To-do item:
Copy out every one of the records below word for word, leaving out the pictures.

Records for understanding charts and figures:

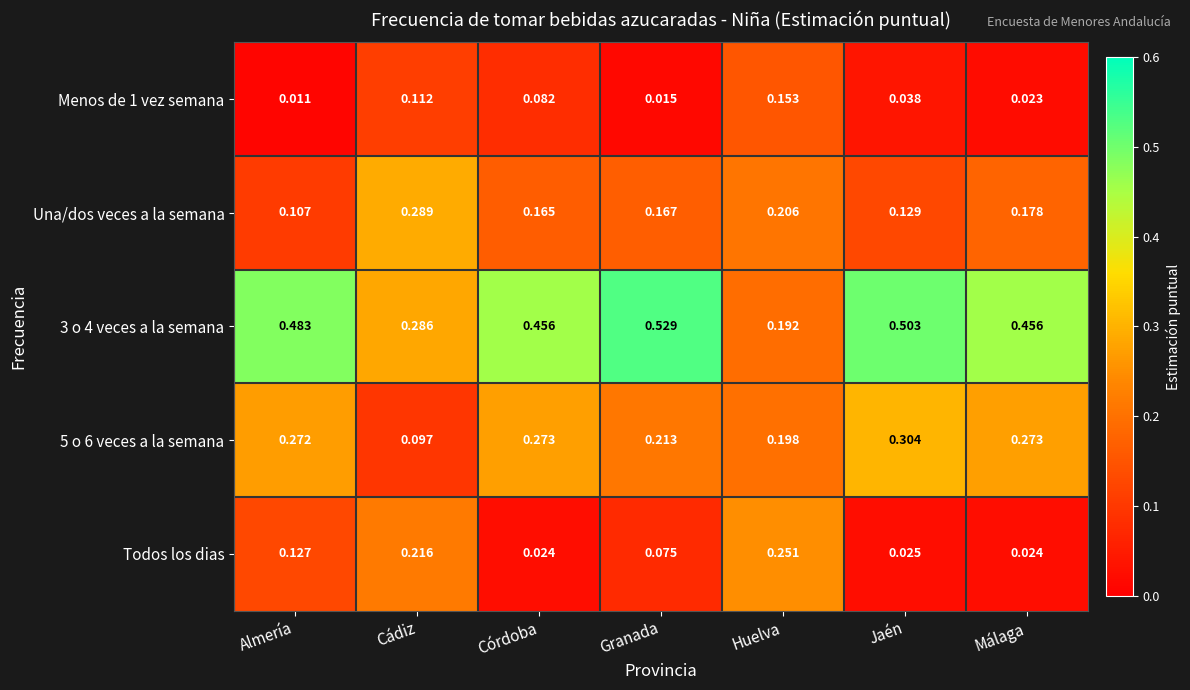

Rank the categories by Una/dos veces a la semana value from highest to lowest.

Cádiz, Huelva, Málaga, Granada, Córdoba, Jaén, Almería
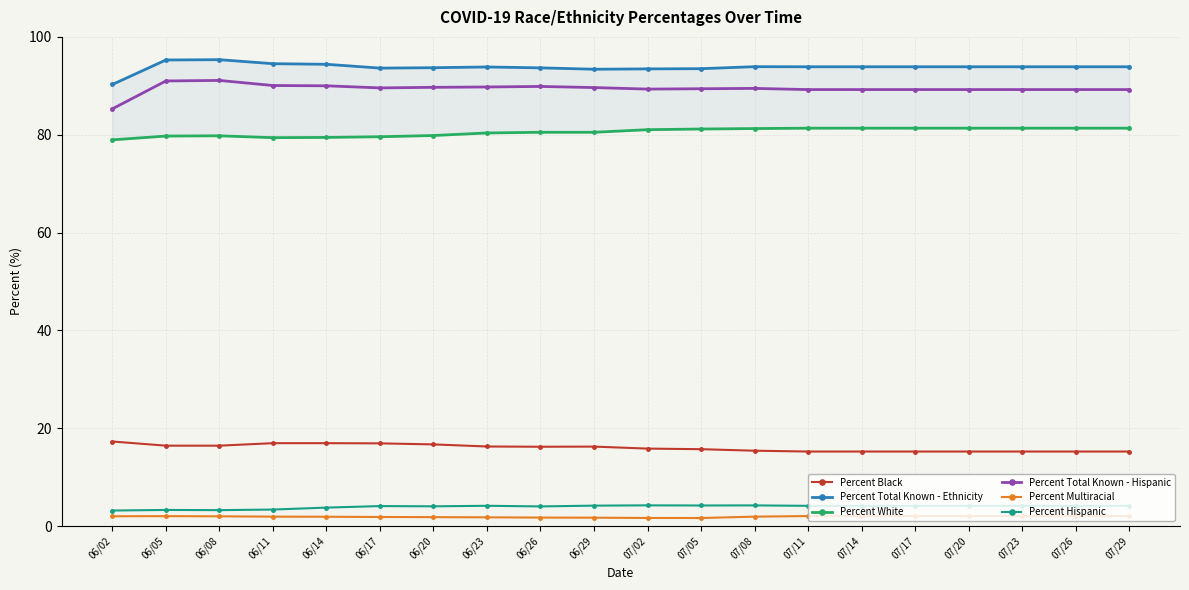

Which series changed the most between 07/11 and 07/17?

Percent Black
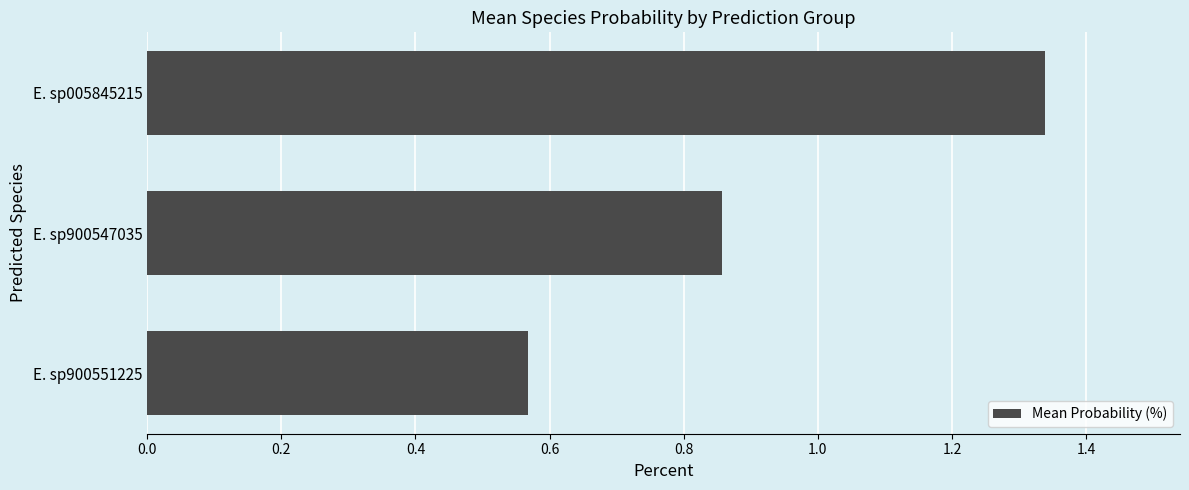

At which category does the chart reach its minimum across all series?

E. sp900551225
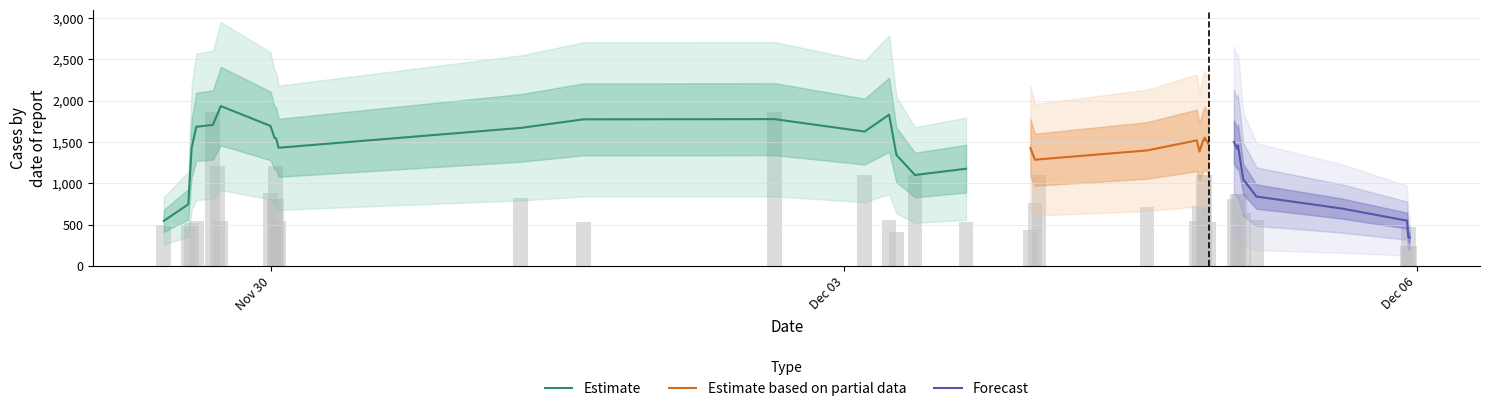

Does the chart contain any negative values?

No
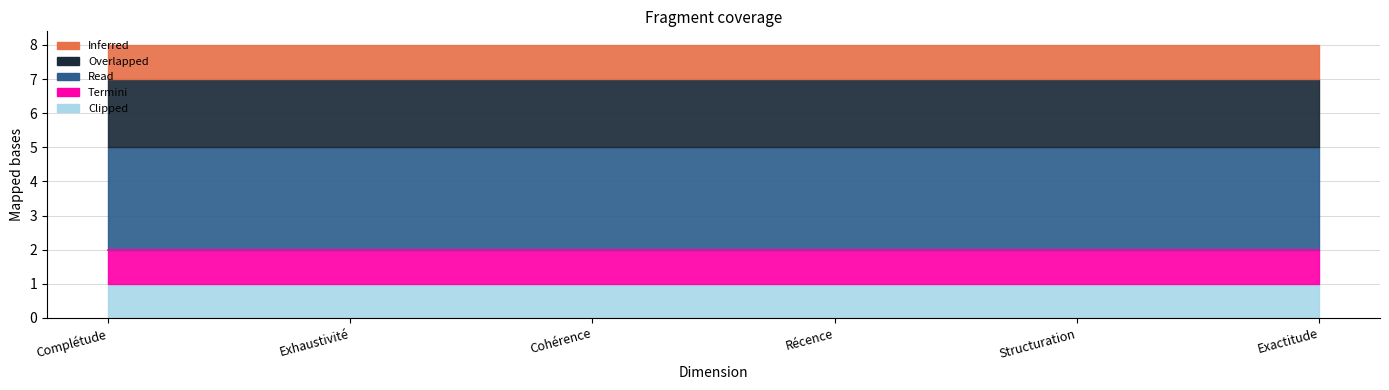

What position from the right is Complétude?

6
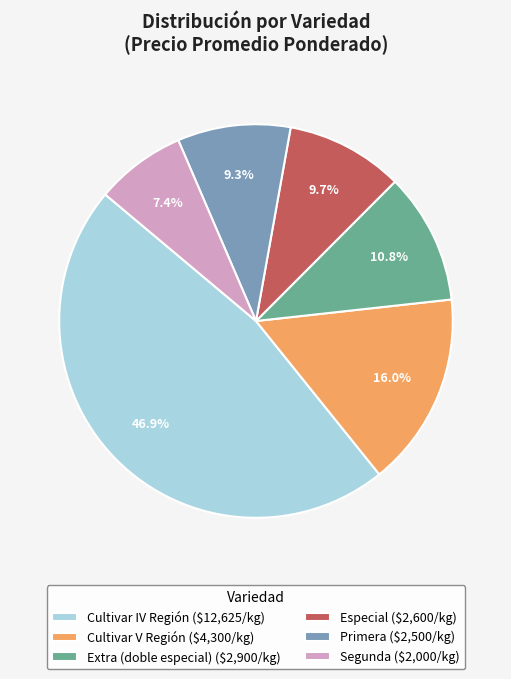

Between Cultivar V Región and Cultivar IV Región, which is larger?

Cultivar IV Región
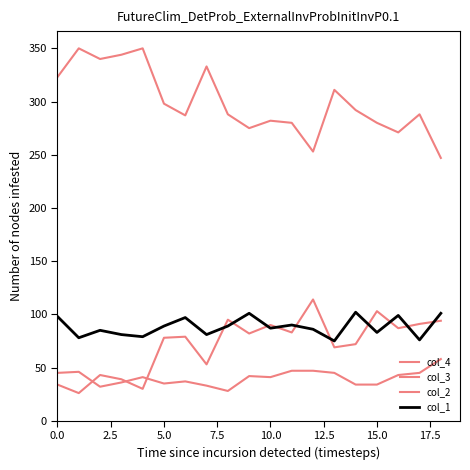

How many times do col_2 and col_3 cross each other?

3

Reply to the task:
Rank the categories by Una/dos veces a la semana value from highest to lowest.

Cádiz, Huelva, Málaga, Granada, Córdoba, Jaén, Almería

Which series changed the most between 07/11 and 07/17?

Percent Black

At which category does the chart reach its minimum across all series?

E. sp900551225

Does the chart contain any negative values?

No

What position from the right is Complétude?

6

Between Cultivar V Región and Cultivar IV Región, which is larger?

Cultivar IV Región

How many times do col_2 and col_3 cross each other?

3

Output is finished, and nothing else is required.